A pesar de mi turbación, o precisamente a causa de ella, me daba cuenta de que S. me gustaba mucho, y de que eso no era algo habitual en mí, así que resolví hacer algo insólito. Decidí que era buena idea confesarle que escribía una newsletter sobre mis citas de Tinder. Un plan sin fisuras.
Cinco minutos más tarde, su cara era un cuadro (“¡¿Cómo que una newsletter?!”) y yo ya no sabía cómo arreglarlo. Había actuado movida por un ataque de sinceridad (si te gusta, mejor contarlo antes de que sea demasiado tarde). Me pasó como a Cecilia Jiménez con el Ecce Homo: aunque la intención era noble, la puesta en escena fue una aberración. Especialmente cuando S., en tono burlón pero todavía en shock por la noticia, me preguntó si pensaba escribir sobre ella, y a mí no se me ocurrió nada mejor que decir: “bueno, hay material de sobra”.
Dirán lo que quieran de la mentira, pero hay veces que la verdad tampoco te lleva lejos. A mí, en concreto, me llevó hasta la puerta de casa. Sola, de nuevo.
Un par de días después decidí escribir a S. para disculparme. En el mensaje le explicaba que había llegado a la conclusión de que, si me gustaba, no tenía sentido escribir sobre ella (sé lo que estás pensando) y le pedía una segunda oportunidad. Para mi sorpresa, S. accedió.
Nunca tuve claro si lo que realmente le interesaba a S. de mí era yo misma o mis historias, y creo que S. nunca tuvo claro si a mí me interesaba ella o escribirlas. Pero lo cierto es que yo estaba absolutamente cautivada. Era una punzada animal que se me clavaba a ratos en la columna, a ratos en el bajo vientre, cuando me miraba seria con los ojos muy abiertos y los labios fruncidos le marcaban los pómulos.
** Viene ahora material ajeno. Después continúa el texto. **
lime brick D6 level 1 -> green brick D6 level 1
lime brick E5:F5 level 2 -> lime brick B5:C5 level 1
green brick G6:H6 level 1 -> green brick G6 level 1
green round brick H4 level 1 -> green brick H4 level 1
Pero había algo más profundo, algo que yo no sabía de S. y creía intuir y que me arrastraba al fango.
El bar cerró y terminamos subiendo a su casa; un piso exterior de dos habitaciones por Argüelles, donde S. convivía con un compañero de piso aficionado a los vídeos de ASMR y un gato siamés que de vez en cuando sufría brotes psicóticos y atacaba a la gente, básicamente lo que hacen todos los gatos. Abrimos un par de birras, S. sacó una bolsita de CBD y nos sentamos en su balcón.
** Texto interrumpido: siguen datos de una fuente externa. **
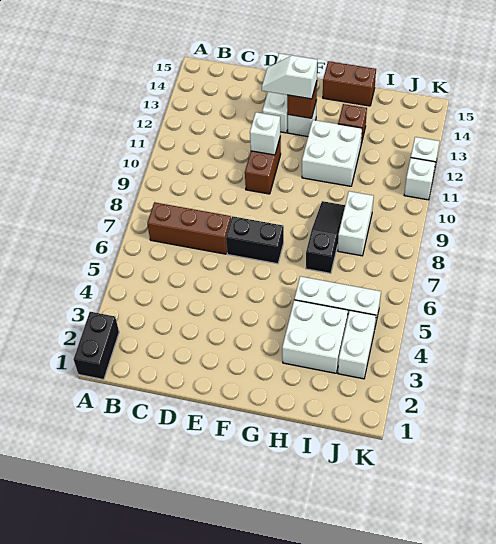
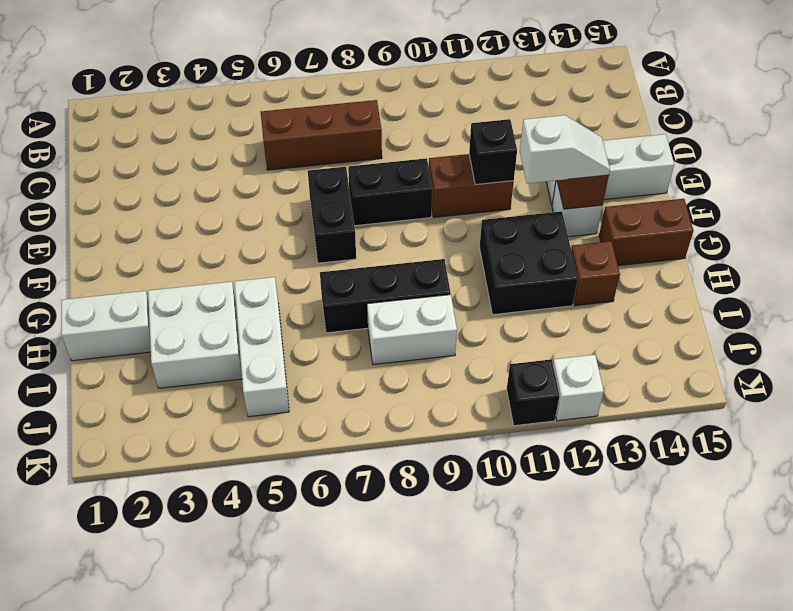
black brick A1:A2 level 1 -> black brick E8:E9 level 1
brown brick B7:D7 level 1 -> brown brick C6:C8 level 1
white brick E11 level 2 -> black brick E11 level 2
white slope E13:F13 level 3 top F -> white slope F12:F13 level 3 top 12
white brick G11:H12 level 1 -> black brick G11:H12 level 1
brown brick G15:H15 level 1 -> brown brick G14:G15 level 1
black slope H7:H9 level 1 top 7 -> black brick H7:H9 level 1
white brick J3:J4 level 1 -> white brick H1:H2 level 1
white brick K11 level 1 -> black brick K11 level 1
Cuatro horas más tarde habíamos concluido un prolijo intercambio de árboles genealógicos, historiales clínicos, terrores existenciales, tertulia de actualidad política incluida, pero sin habernos enrollado, y yo empezaba a dudar que le interesara (podría haberme metido la lengua hasta la campanilla que todavía seguiría preguntándomelo). Mientras S. me hablaba de su pasión por las novelas de Agatha Christie y los documentales de true crime, yo trataba de recrear diferentes escenarios en los que plantarle un beso, pero todos los multiversos de mi mente chocaban trágicamente contra una mesa plegable interpuesta entre nosotras. Hasta que S. interrumpió mi diálogo interior preguntando si pensaba pedir un Uber o me quedaba a dormir. Respondí que prefería quedarme, y fuimos a su habitación.
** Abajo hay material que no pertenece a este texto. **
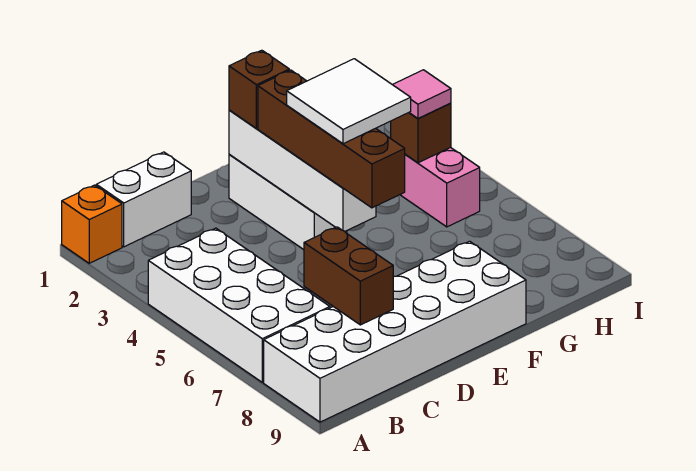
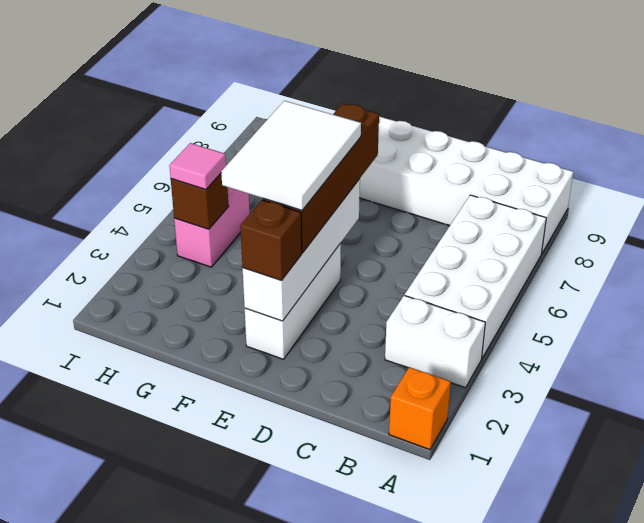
white brick B1:C1 level 1 -> white brick A3:B3 level 1
brown brick C7:C8 level 2 -> none
white tile E4:F5 level 4 -> white tile E3:F5 level 4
Aquello empezaba a ser incómodo. Ninguna daba un paso. No había señales de acercamiento. En lugar de quitarme la ropa, S. me prestó un pijama azul salpicado de cucuruchos de helado de color rosa y, cuando quise darme cuenta, éramos dos desconocidas tumbadas boca arriba a las cinco de la mañana preguntándonos en silencio qué habíamos hecho mal para no estar follando. Más o menos el mismo pensamiento que debe cruzársele por la mente cada noche a todo matrimonio en su edad dorada.
S. soltó una frase tonta para romper el hielo, y yo sonreí en silencio, petrificada por la incomodidad del momento. Entonces, ocurrió: S. se giró hacia mí, me clavó sus ojos verdes y dijo: ¿Sabes? Creo que tienes gestos de psicópata.